**TEXT BLOCK:**
◇ ◇ ◇ ◇ ◇

There is a specific shame in being related to someone who has abandoned social contracts. You become an extension of them. At school, whispers followed me: Isn’t that Elena’s sister? I heard she’s crazy. I stopped correcting people. I started believing that her depravity was contagious, that I carried it in my blood like a recessive gene.

In enmeshed sibling relationships, the depravity of one becomes the trauma of the other. I developed symptoms that mirrored hers, just in different forms. She used substances; I used perfectionism. She disappeared into nights; I disappeared into hours of studying until my vision blurred. We were both trying to escape the same childhood, just through different doors.

When an older sister falls, the younger sibling is often conscripted into a role they never auditioned for: the parent, the therapist, the warden. By the time I was fifteen, I was the one driving her home from police stations. I was the one hiding the car keys. I was the one lying to teachers about why I couldn’t finish my homework (“family emergency” became my permanent excuse).

◇ ◇ ◇ ◇ ◇

(Data items)
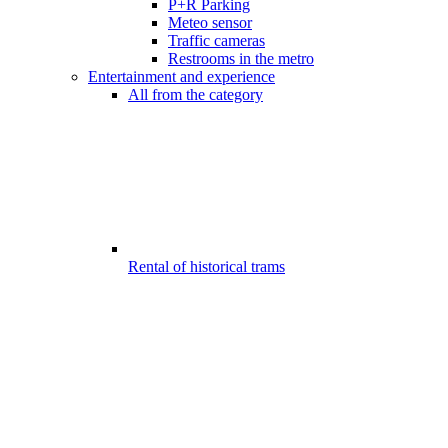
P+R Parking
Meteo sensor
Traffic cameras
Restrooms in the metro
Entertainment and experience
All from the category
Rental of historical trams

◇ ◇ ◇ ◇ ◇

**EXERCISE AIM:**
Reproduce the full passage above about growing up as the younger sibling of a troubled older sister, word for word.

**OUTPUT BELOW:**
There is a specific shame in being related to someone who has abandoned social contracts. You become an extension of them. At school, whispers followed me: Isn’t that Elena’s sister? I heard she’s crazy. I stopped correcting people. I started believing that her depravity was contagious, that I carried it in my blood like a recessive gene.

In enmeshed sibling relationships, the depravity of one becomes the trauma of the other. I developed symptoms that mirrored hers, just in different forms. She used substances; I used perfectionism. She disappeared into nights; I disappeared into hours of studying until my vision blurred. We were both trying to escape the same childhood, just through different doors.

When an older sister falls, the younger sibling is often conscripted into a role they never auditioned for: the parent, the therapist, the warden. By the time I was fifteen, I was the one driving her home from police stations. I was the one hiding the car keys. I was the one lying to teachers about why I couldn’t finish my homework (“family emergency” became my permanent excuse).